Eco-Systeme als neu Paradigmen der Unternehmensführung

Damit sich das Marketing als marktorientierte Unternehmensführung durchsetzen kann, sind eigentlich nur zwei wichtige Dinge notwendig. Das Marketing muss Märkte tatsächlich als neue Eco-Systeme verstehen. Die klassische Denke in Produkten und Abnehmern muss zugunsten einer „Service dominated Logic“ aufgegeben werden. Zweitens muss eine Ebene sozusagen oberhalb der 4 P ́s eingenommen werden. Es geht um die Definition von komplexen co-creativen Geschäftssystemen. Bislang war die Definition von Geschäftssystemen nicht fester Bestandteil des Marketing. Dieses Feld hatten die Management Beratungen besetzt, weil es ja auch ausserhalb der Kompetenzen der institutionalisierten Marketing-Abteilungen liegt. Hier sollten alle (Marketing) Beteiligten einen Angriff starten, sich in die Geschäftssystem-Logik hinein zu arbeiten und dort wichtige Positionen einzunehmen.

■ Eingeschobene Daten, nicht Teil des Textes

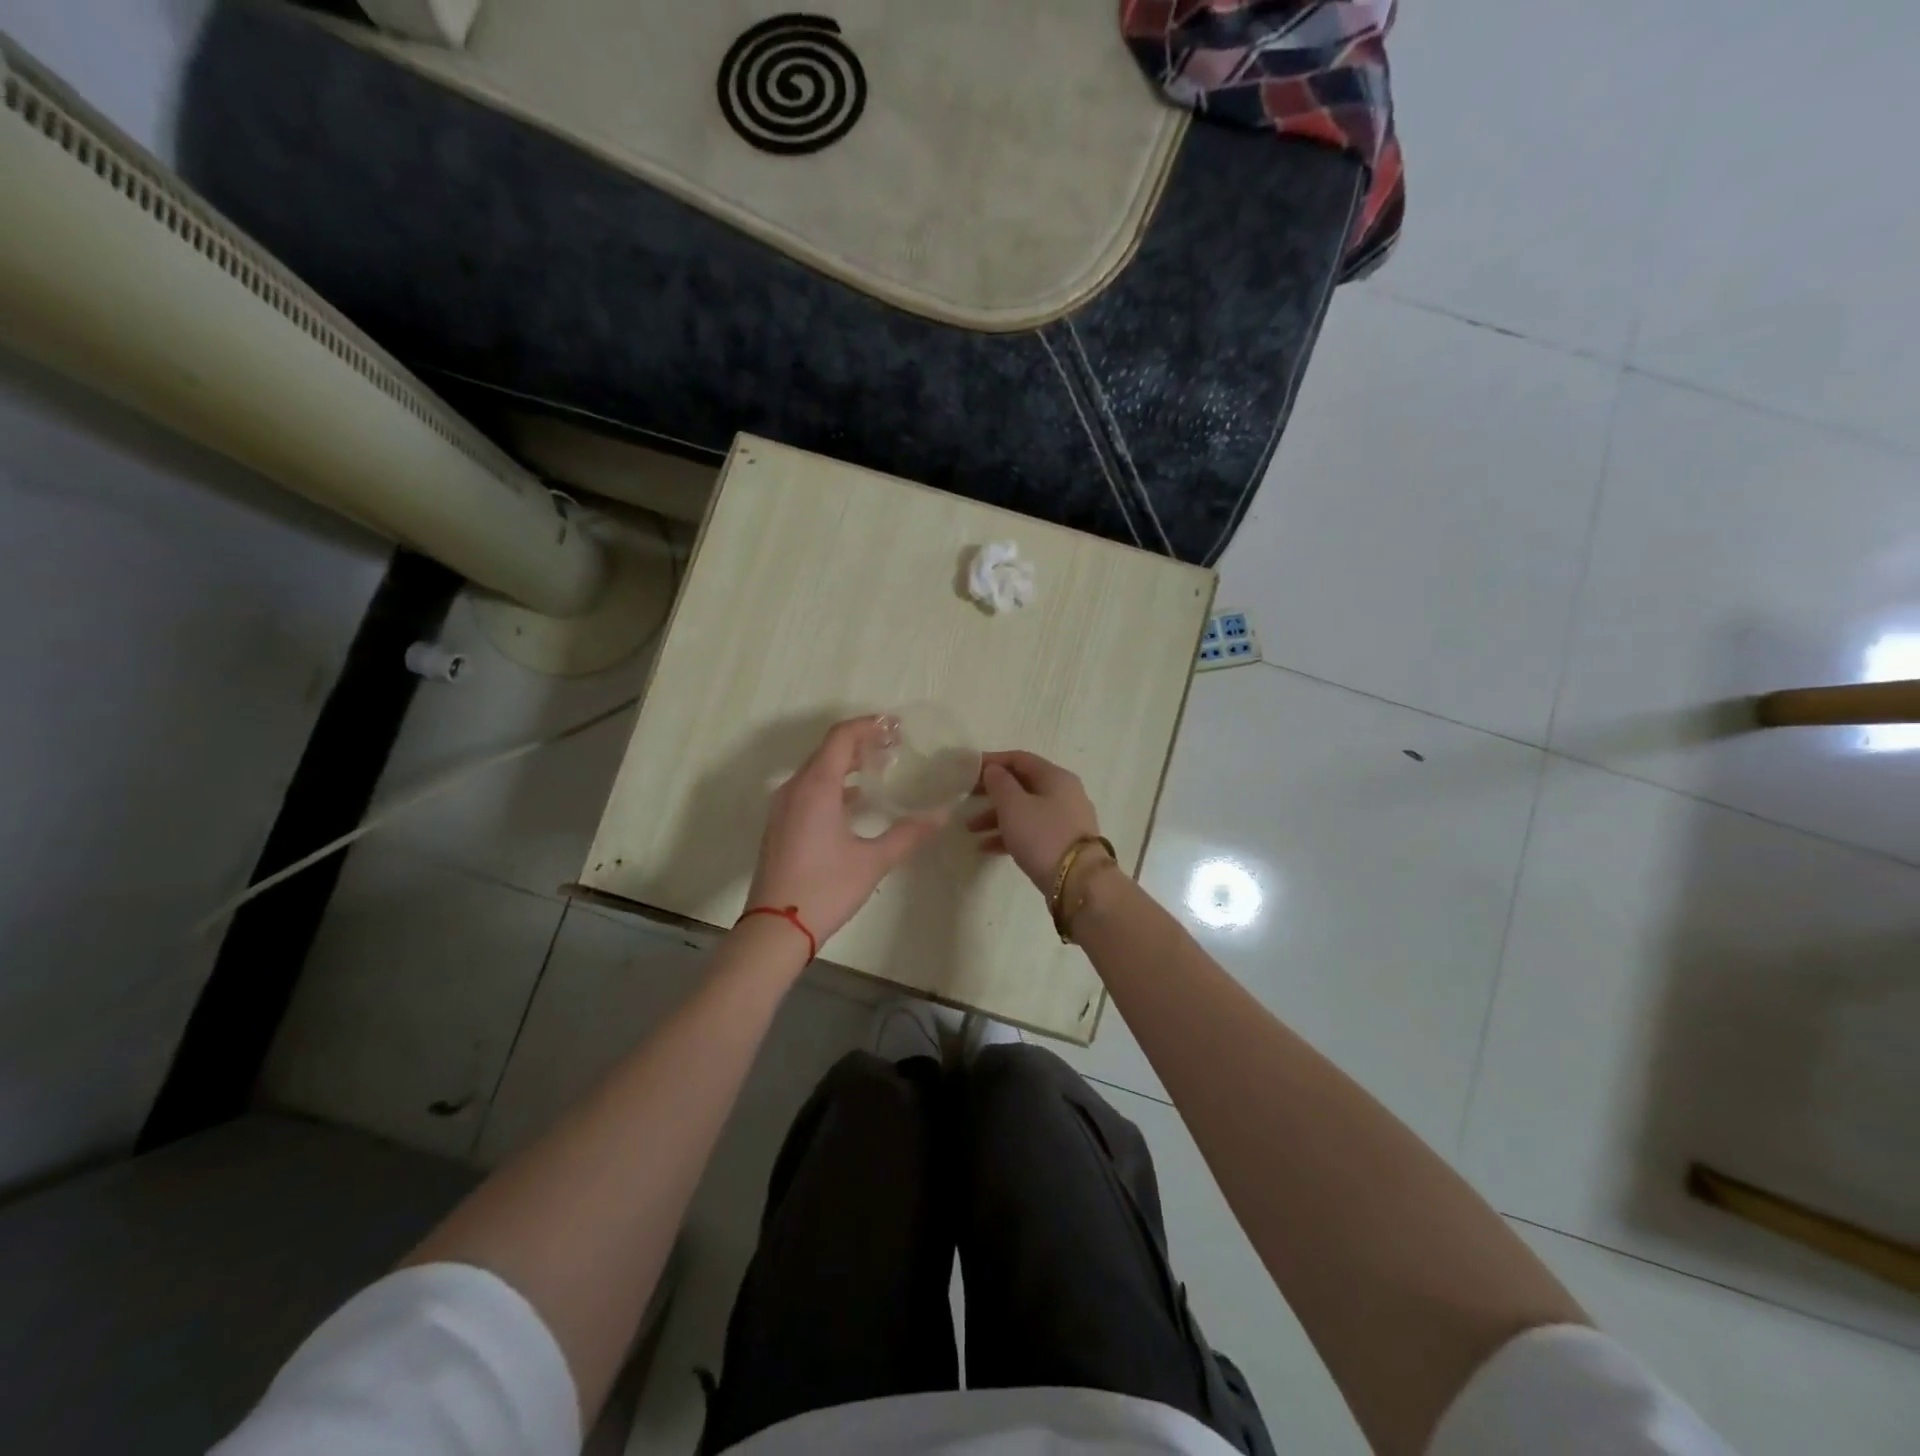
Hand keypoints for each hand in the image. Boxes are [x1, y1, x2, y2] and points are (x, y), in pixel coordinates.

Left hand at [745, 717, 946, 947]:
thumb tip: (941, 816)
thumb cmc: (825, 889)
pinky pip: (808, 789)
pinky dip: (833, 784)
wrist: (775, 928)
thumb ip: (908, 834)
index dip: (868, 725)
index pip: (841, 737)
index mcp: (816, 787)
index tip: (896, 726)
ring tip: (880, 769)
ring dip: (846, 764)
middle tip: (894, 746)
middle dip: (861, 742)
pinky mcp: (781, 825)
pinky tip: (856, 801)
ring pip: (816, 770)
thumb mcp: (873, 861)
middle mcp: (795, 788)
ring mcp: (783, 807)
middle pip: (828, 750)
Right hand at [967, 750, 1104, 891]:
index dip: (992, 761)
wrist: (1079, 883)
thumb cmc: (1043, 836)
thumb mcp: (1014, 806)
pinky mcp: (1064, 843)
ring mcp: (1066, 819)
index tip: (968, 771)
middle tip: (967, 799)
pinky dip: (1010, 834)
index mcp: (1055, 777)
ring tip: (970, 830)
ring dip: (996, 816)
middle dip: (992, 792)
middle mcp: (1064, 793)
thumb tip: (994, 770)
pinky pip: (1032, 831)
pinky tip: (986, 847)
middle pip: (1022, 785)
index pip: (1020, 759)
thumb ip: (999, 783)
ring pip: (1025, 810)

Damit schließt sich dann der Kreis. Ich hatte in den einleitenden Sätzen erwähnt, dass ich mich nicht für Marketing als Berufsbild entschieden hatte. Ich bin Berater geworden, und das war eine gute Entscheidung. So konnte ich nämlich an komplexen Geschäftssystemen mitwirken. Es gab und gibt mir die Möglichkeit, den in mir fest verankerten Gedanken der marktorientierten Unternehmensführung auf Top-Level zu diskutieren. Die Marketing Experten sollten jetzt nach ziehen.